[Document extract]
Cyber&Data: Introduction to ML (Part 1)

[Cyber&Data Home][Home]

This provides a foundation in the usage of machine learning in Splunk.

Objectives

Understand the key classification areas of the methods used in machine learning.
Understand the application of machine learning in Splunk.

Content

Step-by-step: [here][View dataset].
Tutorial: [here].
Slides: [PPT][PDF].

Step-by-step

From the Apps interface, select Splunk Machine Learning (Figure 1).

Figure 1: Splunk Apps

We will now analyse a firewall log for malware. For this select “Predict Numeric Fields”, and then “Create New Experiment”:

Figure 2: Selecting a Predict Categorical Fields experiment

Provide the name of “Firewall” to the experiment title (Figure 3).

Figure 3: Defining a new experiment

Next (Figure 4) entered the search of “| inputlookup firewall_traffic.csv” and select the green search button. It will then populate the data set in the page. Scroll down to the populated dataset and define the following:

Number of results in the dataset:

Parameters used in the dataset:

Which field do you think we are likely to train on:

Outline four IP addresses for source addresses:

Outline four IP addresses for destination addresses:

Figure 4: Defining the dataset

There are 98,943 results, which is rather large for processing so reduce it to 50,000 (Figure 5).

Figure 5: Filtering to 50,000 records

Next we will use Logistic Regression to predict a value for “used_by_malware” (Figure 6).

Which values are possible for the “used_by_malware” parameter?

Figure 6: Predicting for “used_by_malware”

Next we shall train against all the other parameters (Figure 7). Finally we are using a 70/30 split, and 70% of training and 30% for testing the model created.

[Assignment A]
According to the Splunk machine learning tutorial, how many results does the firewall traffic dataset contain before it is filtered?
[Assignment B]
Pick up the Splunk machine learning tutorial after its final sentence and carry it forward.
The items after this point come from an unrelated source.

[Available data]
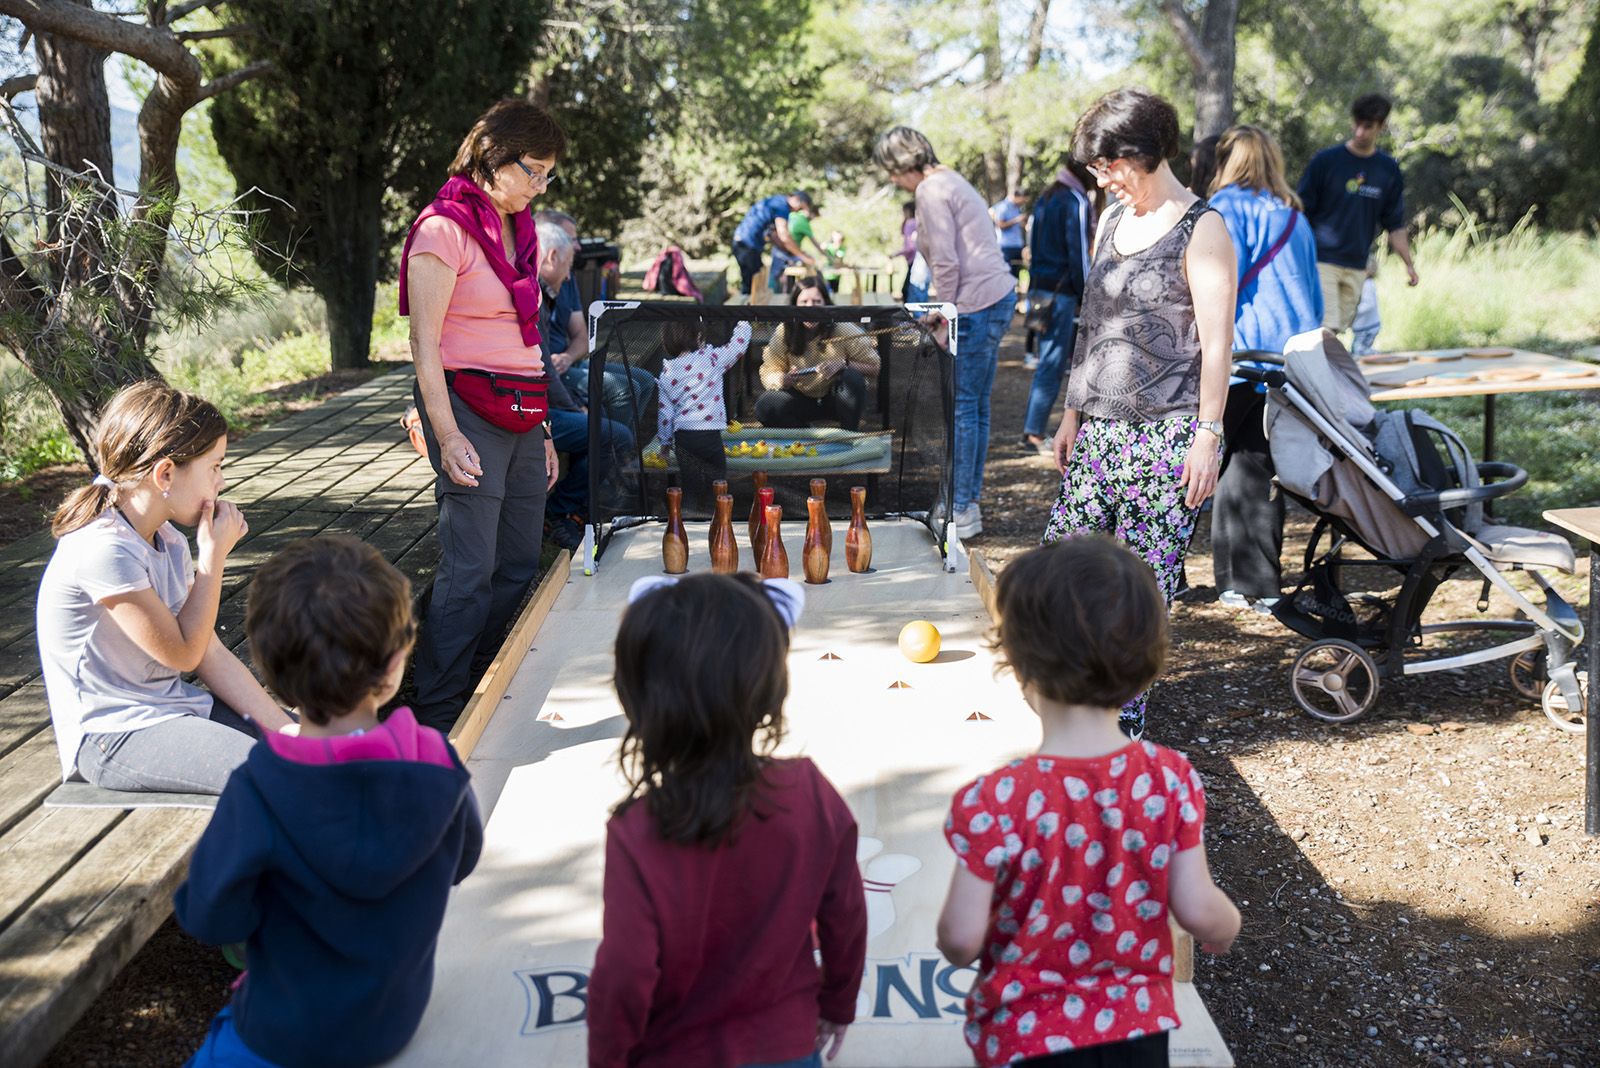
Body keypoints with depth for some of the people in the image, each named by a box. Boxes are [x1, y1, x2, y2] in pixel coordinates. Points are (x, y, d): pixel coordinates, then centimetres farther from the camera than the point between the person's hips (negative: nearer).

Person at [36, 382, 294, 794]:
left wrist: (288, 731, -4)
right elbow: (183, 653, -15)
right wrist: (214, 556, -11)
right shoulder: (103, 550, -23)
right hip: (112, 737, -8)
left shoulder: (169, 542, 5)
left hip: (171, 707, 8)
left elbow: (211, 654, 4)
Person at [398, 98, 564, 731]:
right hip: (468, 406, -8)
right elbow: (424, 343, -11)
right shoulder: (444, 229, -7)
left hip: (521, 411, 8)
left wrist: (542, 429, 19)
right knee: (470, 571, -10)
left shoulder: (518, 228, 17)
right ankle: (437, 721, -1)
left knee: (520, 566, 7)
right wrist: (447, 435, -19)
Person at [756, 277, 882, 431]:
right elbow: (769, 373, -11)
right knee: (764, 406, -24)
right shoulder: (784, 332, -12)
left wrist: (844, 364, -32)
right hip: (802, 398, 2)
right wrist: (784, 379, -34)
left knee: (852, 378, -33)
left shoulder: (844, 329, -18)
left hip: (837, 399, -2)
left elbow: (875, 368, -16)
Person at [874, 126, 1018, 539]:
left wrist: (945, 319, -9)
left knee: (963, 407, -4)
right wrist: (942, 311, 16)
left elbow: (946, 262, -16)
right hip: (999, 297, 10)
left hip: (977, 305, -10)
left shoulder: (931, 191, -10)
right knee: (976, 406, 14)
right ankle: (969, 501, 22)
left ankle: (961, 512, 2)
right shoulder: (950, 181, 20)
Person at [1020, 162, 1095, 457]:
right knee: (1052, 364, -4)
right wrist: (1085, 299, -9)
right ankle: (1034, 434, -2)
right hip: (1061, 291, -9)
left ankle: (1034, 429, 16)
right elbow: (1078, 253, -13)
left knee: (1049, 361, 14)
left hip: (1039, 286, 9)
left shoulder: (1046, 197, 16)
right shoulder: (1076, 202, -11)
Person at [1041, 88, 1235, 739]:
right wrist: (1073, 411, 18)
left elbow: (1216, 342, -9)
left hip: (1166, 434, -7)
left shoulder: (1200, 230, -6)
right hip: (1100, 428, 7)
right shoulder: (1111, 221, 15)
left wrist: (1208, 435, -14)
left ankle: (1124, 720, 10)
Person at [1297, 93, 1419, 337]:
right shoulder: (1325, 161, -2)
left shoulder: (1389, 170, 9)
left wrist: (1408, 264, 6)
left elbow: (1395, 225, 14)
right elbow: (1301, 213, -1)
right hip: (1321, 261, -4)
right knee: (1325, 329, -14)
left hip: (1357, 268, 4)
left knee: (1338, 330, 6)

[Response A]
98,943 results.

[Response B]
Figure 7: Fields used to predict

Finally, we select the “Fitting Model..” button, and waiting until the model is built. When complete we should see prediction data (Figure 8).

Outline the destination IP addresses for two false positives:

Outline the destination IP addresses for two true positives:



Now outline the following:

Precision:
Recall:
Accuracy:
F1:

Outline the confusion matrix:

Figure 8: Predictions

Figure 9: Confusion Matric

Figure 10: Confusion Matric

Now click on “Open Search” in the button beside “Fit Model”, and enter the text in italic:

Next press SHIFT-ENTER, and force the “| fit …” to move to the next line:

| multireport
[ score precision_recall_fscore_support "used_by_malware" against "predicted(used_by_malware)" average=weighted
| rename fbeta_score as f1
| eval f1 = round(f1, 2)
| eval precision = round(precision, 2)
| eval recall = round(recall, 2)
| fields f1 precision recall ]


[ score accuracy_score "used_by_malware" against "predicted(used_by_malware)"
| eval accuracy = round(accuracy_score, 2)]

| table accuracy f1 precision recall
| stats first(*) as *

This should give the output in Figure 11.

Run the result and check the output.

What are the results:

Figure 11: Update

Finally save the experiment (Figure 12).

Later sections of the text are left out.